Archie made good on his promise... took up arms in the First World War, and used that as a way of departure from the strict confines of what polite society expected of him back at home. He took off to Canada, and joined a logging crew in Temogami. In a long career, Archie became a trapper and a forest ranger, a wilderness guide, and per his dream, a wild Indian. Through marriage and ceremony, he was inducted into Indian life and family, and was bequeathed with the Ojibwa name Wa-sha-quon-asin - Grey Owl. Archie went through a number of Indian brides in his day, always moving about, always restless, given to abuse of the bottle and a taste for the kind of freedoms which did not sit well with married life.
Grey Owl may have come and gone without notice, except that claiming an English father and an Indian mother, he took it upon himself to advocate for the Canadian wilderness. He wrote extensively, travelled and spoke about what he loved most, the rugged landscape which was in danger of being eroded by civilization’s footprint. He spoke out against the ravages of clear-cut logging, that would transform and ruin an eco structure, and then move on looking for more virgin forest to devour.

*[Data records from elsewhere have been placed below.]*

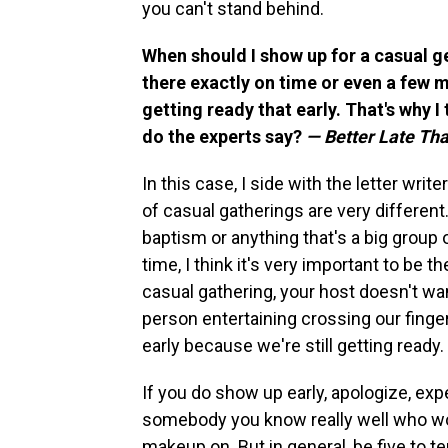
you can't stand behind.
When should I show up for a casual g
there exactly on time or even a few m
getting ready that early. That's why I 
do the experts say?
— Better Late Th
In this case, I side with the letter write
of casual gatherings are very different
baptism or anything that's a big group o
time, I think it's very important to be 
casual gathering, your host doesn't wan
person entertaining crossing our finge
early because we're still getting ready.
If you do show up early, apologize, exp
somebody you know really well who wo
makeup on. But in general, be five to ten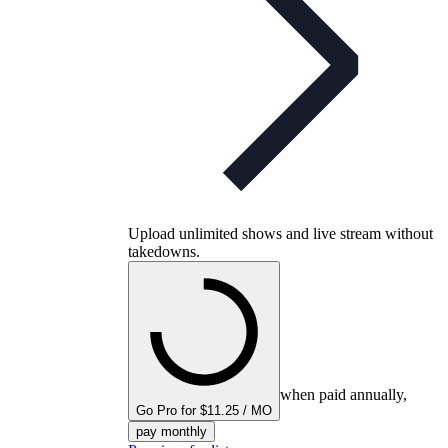
Upload unlimited shows and live stream without
takedowns.
when paid annually,
Go Pro for $11.25 / MO
pay monthly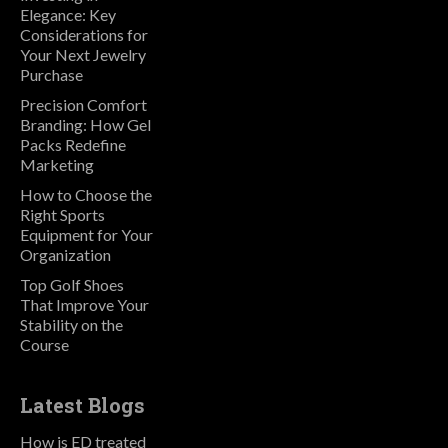
Elegance: Key
Considerations for
Your Next Jewelry
Purchase
Precision Comfort
Branding: How Gel
Packs Redefine
Marketing
How to Choose the
Right Sports
Equipment for Your
Organization
Top Golf Shoes
That Improve Your
Stability on the
Course
Latest Blogs
How is ED treated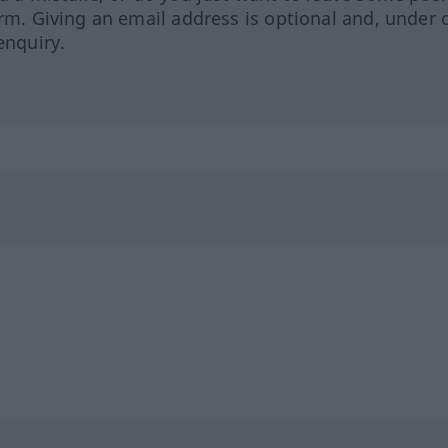
orm. Giving an email address is optional and, under 
enquiry.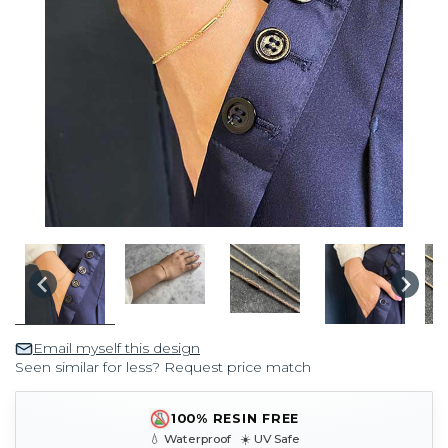
Email myself this design
Seen similar for less? Request price match
100% RESIN FREE
💧 Waterproof ☀️ UV Safe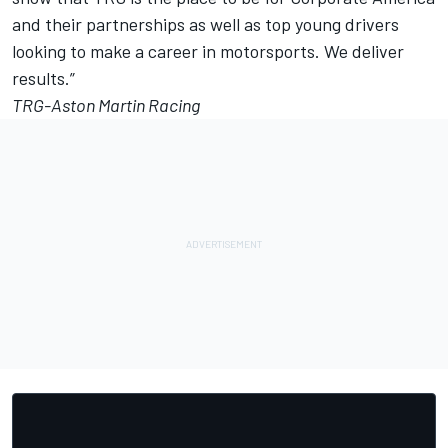
and their partnerships as well as top young drivers
looking to make a career in motorsports. We deliver
results.”
TRG-Aston Martin Racing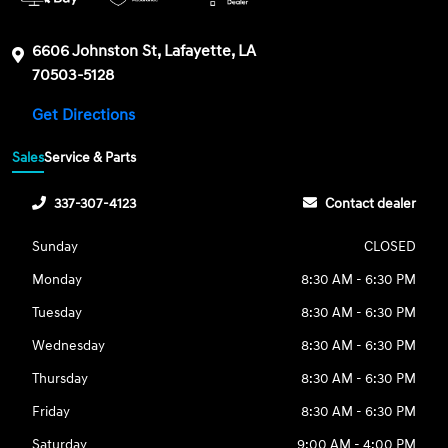
6606 Johnston St, Lafayette, LA
70503-5128
Get Directions
Sales
Service & Parts
337-307-4123
Contact dealer
Sunday
CLOSED
Monday
8:30 AM - 6:30 PM
Tuesday
8:30 AM - 6:30 PM
Wednesday
8:30 AM - 6:30 PM
Thursday
8:30 AM - 6:30 PM
Friday
8:30 AM - 6:30 PM
Saturday
9:00 AM - 4:00 PM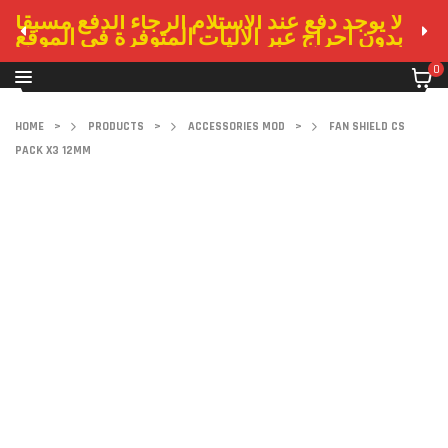
لا يوجد دفع عند الاستلام الرجاء الدفع مسبقا
بدون احراج عبر الاليات المتوفرة في الموقع
0
HOME
>
PRODUCTS
>
ACCESSORIES MOD
>
FAN SHIELD CS
PACK X3 12MM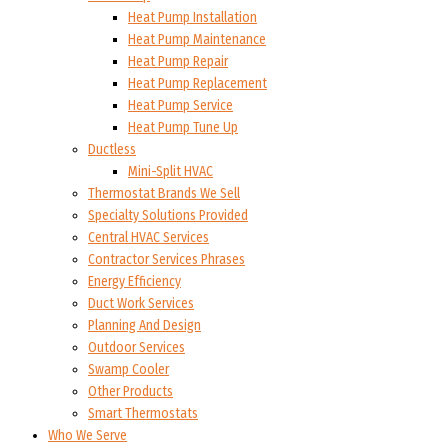
Heat Pump Installation
Heat Pump Maintenance
Heat Pump Repair
Heat Pump Replacement
Heat Pump Service
Heat Pump Tune Up
Ductless
Mini-Split HVAC
Thermostat Brands We Sell
Specialty Solutions Provided
Central HVAC Services
Contractor Services Phrases
Energy Efficiency
Duct Work Services
Planning And Design
Outdoor Services
Swamp Cooler
Other Products
Smart Thermostats
Who We Serve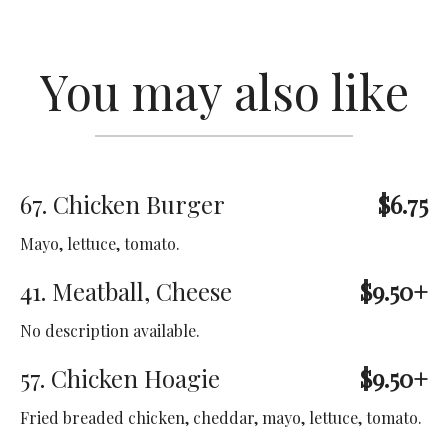
You may also like
67. Chicken Burger
$6.75
Mayo, lettuce, tomato.
41. Meatball, Cheese
$9.50+
No description available.
57. Chicken Hoagie
$9.50+
Fried breaded chicken, cheddar, mayo, lettuce, tomato.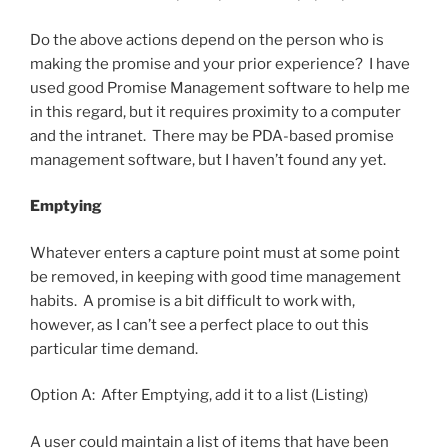
Do the above actions depend on the person who is
making the promise and your prior experience? I have
used good Promise Management software to help me
in this regard, but it requires proximity to a computer
and the intranet. There may be PDA-based promise
management software, but I haven’t found any yet.
Emptying
Whatever enters a capture point must at some point
be removed, in keeping with good time management
habits. A promise is a bit difficult to work with,
however, as I can’t see a perfect place to out this
particular time demand.
Option A: After Emptying, add it to a list (Listing)
A user could maintain a list of items that have been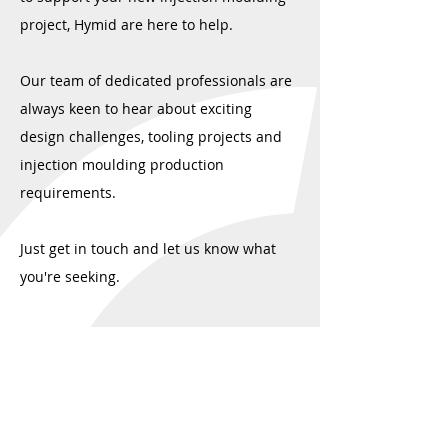
project, Hymid are here to help.
Our team of dedicated professionals are
always keen to hear about exciting
design challenges, tooling projects and
injection moulding production
requirements.
Just get in touch and let us know what
you're seeking.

Grey Owl succeeded in securing protection for large areas to be taken under the jurisdiction of Government, and made into national parks. He spent his latter days in Prince Albert National Park, writing his memoirs, “Tales of an Empty Cabin”. I have a tenuous connection to Grey Owl, via my grandfather who used to harvest fire wood from the park during the Great Depression, as a means of earning spare cash. My grandfather used to maintain a friendly connection with him. No one at the time suspected that Grey Owl was anything other than what he represented himself to be. All of that changed after Archie died and his estranged aunts showed up in Canada to claim a part in his legacy. Their revelation was a bit of a scandal in its day.
Grey Owl seems to have fallen into disfavour because of the accusation of cultural appropriation. Still, if imitation is a form of flattery, it could be that Grey Owl paid the greatest compliment possible to Aboriginal traditions. He become what he was not, by imitation of what he loved most. There are other reasons to like Grey Owl. His life may be an argument of sorts as to how a human being can be moulded and changed by life experiences. Like Winston Churchill said, “to improve is to change”. Grey Owl was not perfect but it is extraordinary how his opinions progressed. He went from living as a trapper, trading in furs, to being an advocate for animal welfare, going so far as to adopt two orphaned beavers in his cabin. His life gives hope to any old dogs out there wondering if they can learn new tricks.
I have a small library of Grey Owl’s writing, tales of wilderness life, praise for the beauty of the outdoors. Anyone who loves to camp, or has enjoyed the beauty of the Canadian parks system, owes something to his memory. Modern sensibilities aside, my regard for Grey Owl and his legacy will stay - hopefully to see better and more tolerant times.